The essay, the operating room, and the patient he could not save
Before he was a CEO, before the MD and the PhD, Tim Sweeney was a Colorado teenager who wrote his college application essay about someday starting a biotech company. It reads now like a spoiler. He went to the University of Chicago and triple-counted his interests into degrees in biology, chemistry, and biological chemistry, then to Duke for both an MD and a PhD, then to Stanford to train as a general surgeon.
Surgery is where the idea found him. There was a trauma patient in the ICU whose organs were failing despite every machine and drug available. "I had him on all the fancy organ support tools," Sweeney recalls, "but he was maxed out on therapy. I went to my attending team and asked, 'What else can we do?' And the answer was: nothing. At that point, all there is is prayer."
A surgeon who runs out of options tends to either accept the limit or refuse it. Sweeney refused. During residency he picked up a postdoctoral master's in biomedical informatics under Stanford professor Purvesh Khatri, and the two began building computational algorithms to make sense of messy, mismatched immune datasets that nobody had stitched together before. The pattern they kept finding was not in the pathogen. It was in the host.
Khatri became the co-founder and chief scientist. A third partner, Jonathan Romanowsky, arrived through the Stanford network carrying fifteen years of diagnostics commercialization experience. In 2016 they turned the research into Inflammatix and licensed the underlying intellectual property from Stanford.

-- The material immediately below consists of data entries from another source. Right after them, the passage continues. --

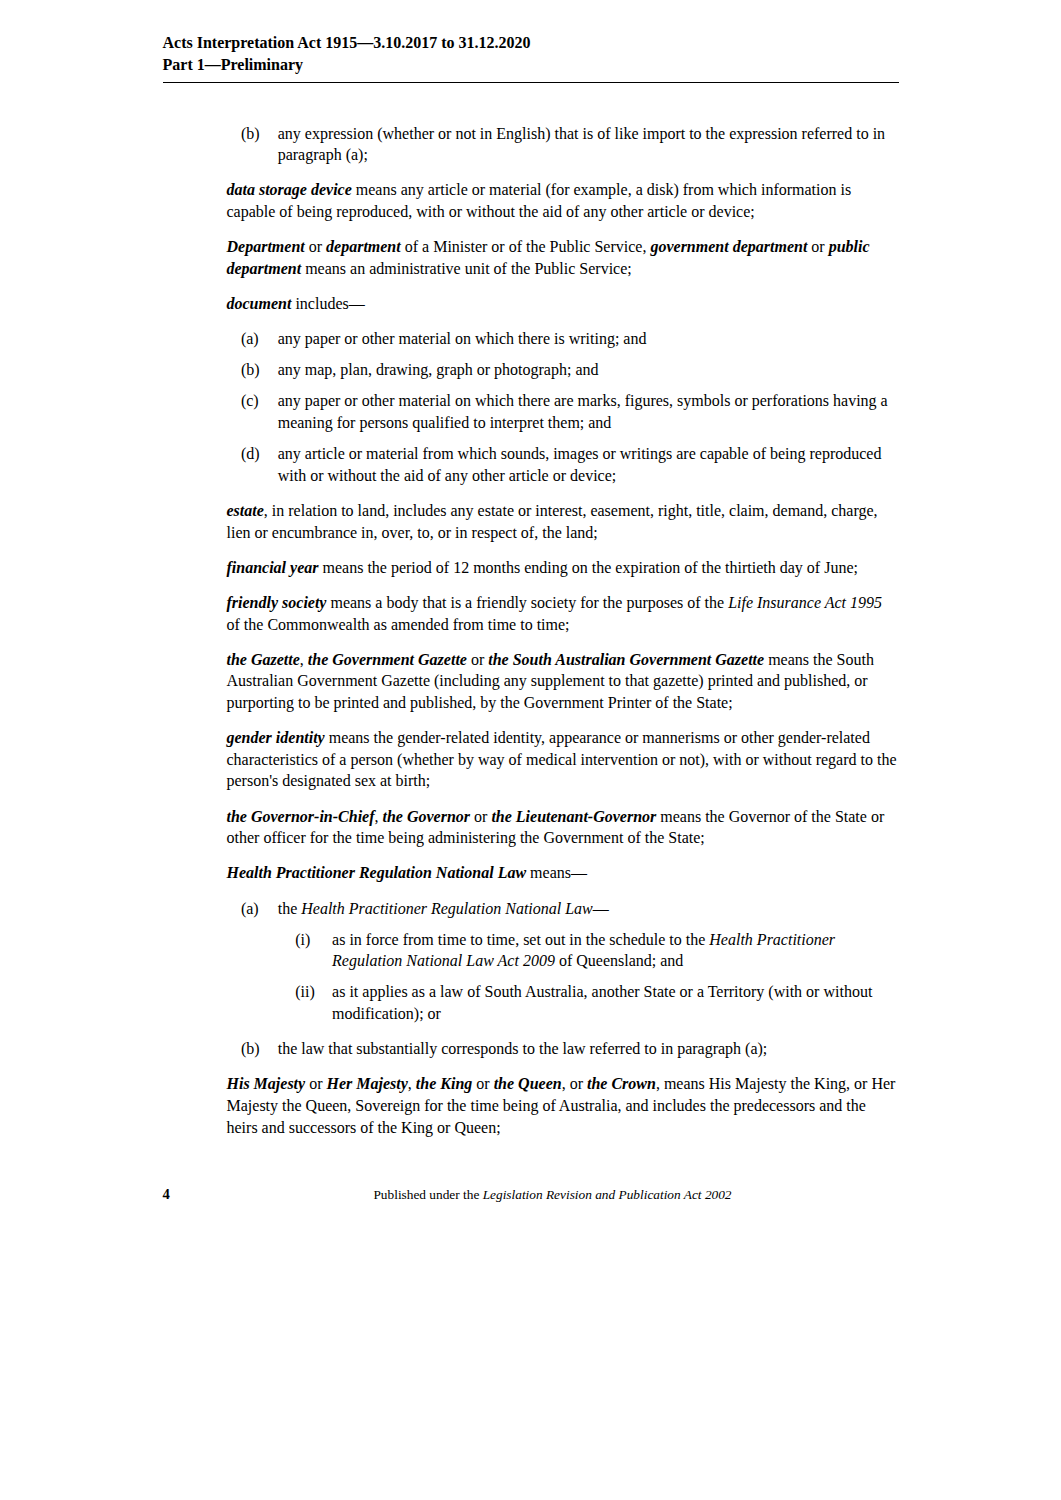Acts Interpretation Act 1915—3.10.2017 to 31.12.2020
Part 1—Preliminary
(b) any expression (whether or not in English) that is of like import to the expression referred to in paragraph (a);
data storage device means any article or material (for example, a disk) from which information is capable of being reproduced, with or without the aid of any other article or device;
Department or department of a Minister or of the Public Service, government department or public department means an administrative unit of the Public Service;
document includes—
(a) any paper or other material on which there is writing; and
(b) any map, plan, drawing, graph or photograph; and
(c) any paper or other material on which there are marks, figures, symbols or perforations having a meaning for persons qualified to interpret them; and
(d) any article or material from which sounds, images or writings are capable of being reproduced with or without the aid of any other article or device;
estate, in relation to land, includes any estate or interest, easement, right, title, claim, demand, charge, lien or encumbrance in, over, to, or in respect of, the land;
financial year means the period of 12 months ending on the expiration of the thirtieth day of June;
friendly society means a body that is a friendly society for the purposes of the Life Insurance Act 1995 of the Commonwealth as amended from time to time;
the Gazette, the Government Gazette or the South Australian Government Gazette means the South Australian Government Gazette (including any supplement to that gazette) printed and published, or purporting to be printed and published, by the Government Printer of the State;
gender identity means the gender-related identity, appearance or mannerisms or other gender-related characteristics of a person (whether by way of medical intervention or not), with or without regard to the person's designated sex at birth;
the Governor-in-Chief, the Governor or the Lieutenant-Governor means the Governor of the State or other officer for the time being administering the Government of the State;
Health Practitioner Regulation National Law means—
(a) the Health Practitioner Regulation National Law—
(i) as in force from time to time, set out in the schedule to the Health Practitioner Regulation National Law Act 2009 of Queensland; and
(ii) as it applies as a law of South Australia, another State or a Territory (with or without modification); or
(b) the law that substantially corresponds to the law referred to in paragraph (a);
His Majesty or Her Majesty, the King or the Queen, or the Crown, means His Majesty the King, or Her Majesty the Queen, Sovereign for the time being of Australia, and includes the predecessors and the heirs and successors of the King or Queen;
4 Published under the Legislation Revision and Publication Act 2002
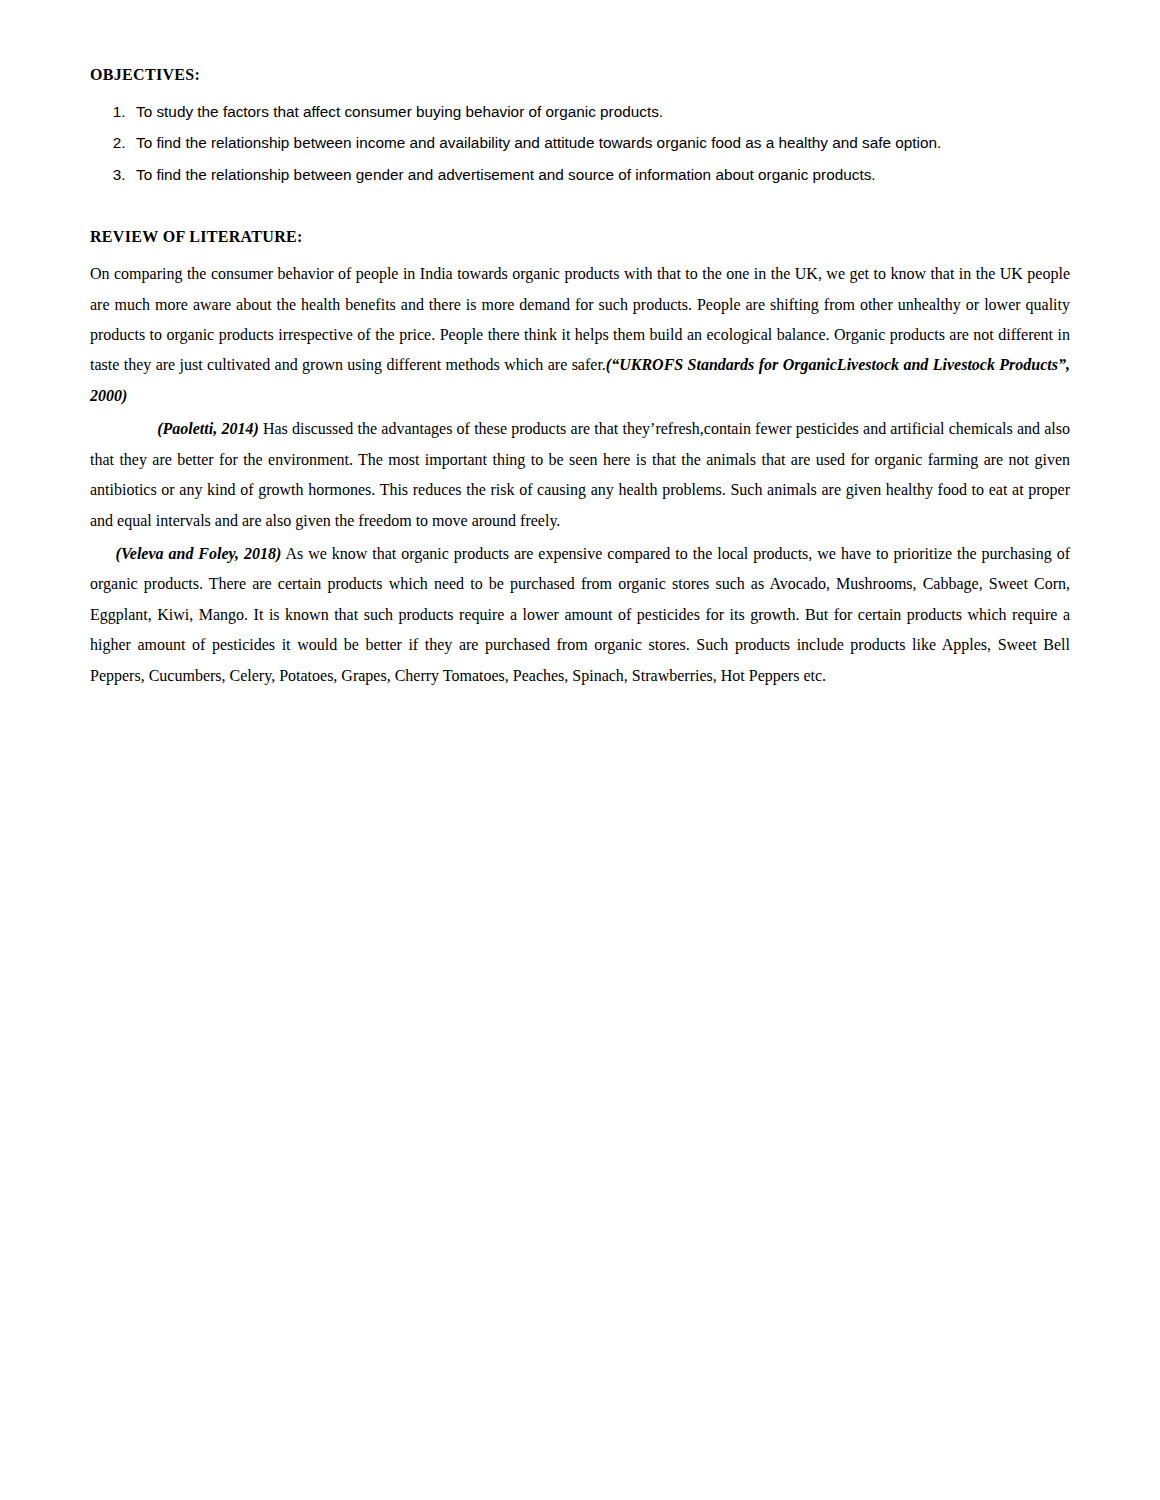OBJECTIVES:
To study the factors that affect consumer buying behavior of organic products.
To find the relationship between income and availability and attitude towards organic food as a healthy and safe option.
To find the relationship between gender and advertisement and source of information about organic products.
REVIEW OF LITERATURE:
On comparing the consumer behavior of people in India towards organic products with that to the one in the UK, we get to know that in the UK people are much more aware about the health benefits and there is more demand for such products. People are shifting from other unhealthy or lower quality products to organic products irrespective of the price. People there think it helps them build an ecological balance. Organic products are not different in taste they are just cultivated and grown using different methods which are safer.(“UKROFS Standards for OrganicLivestock and Livestock Products”, 2000)
(Paoletti, 2014) Has discussed the advantages of these products are that they’refresh,contain fewer pesticides and artificial chemicals and also that they are better for the environment. The most important thing to be seen here is that the animals that are used for organic farming are not given antibiotics or any kind of growth hormones. This reduces the risk of causing any health problems. Such animals are given healthy food to eat at proper and equal intervals and are also given the freedom to move around freely.
(Veleva and Foley, 2018) As we know that organic products are expensive compared to the local products, we have to prioritize the purchasing of organic products. There are certain products which need to be purchased from organic stores such as Avocado, Mushrooms, Cabbage, Sweet Corn, Eggplant, Kiwi, Mango. It is known that such products require a lower amount of pesticides for its growth. But for certain products which require a higher amount of pesticides it would be better if they are purchased from organic stores. Such products include products like Apples, Sweet Bell Peppers, Cucumbers, Celery, Potatoes, Grapes, Cherry Tomatoes, Peaches, Spinach, Strawberries, Hot Peppers etc.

The first instinct of most academic spinouts is to license the technology to a big diagnostics company and let someone else build the hardware. Inflammatix got those term sheets. It walked away from them. Sweeney realized that whoever controls access to the customer controls the terms forever, so the company chose the harder road: build its own device. The decision cost nine grinding months of fundraising before Northpond Ventures said yes.
He describes the whole arc in one tidy phrase: "It's a bedside-to-bench and back-to-bedside story. First you identify the need at the bedside. Then you do the computational work at the bench. Then you build a device to bring it back to the bedside." The patient in the ICU was the bedside. TriVerity is the return trip.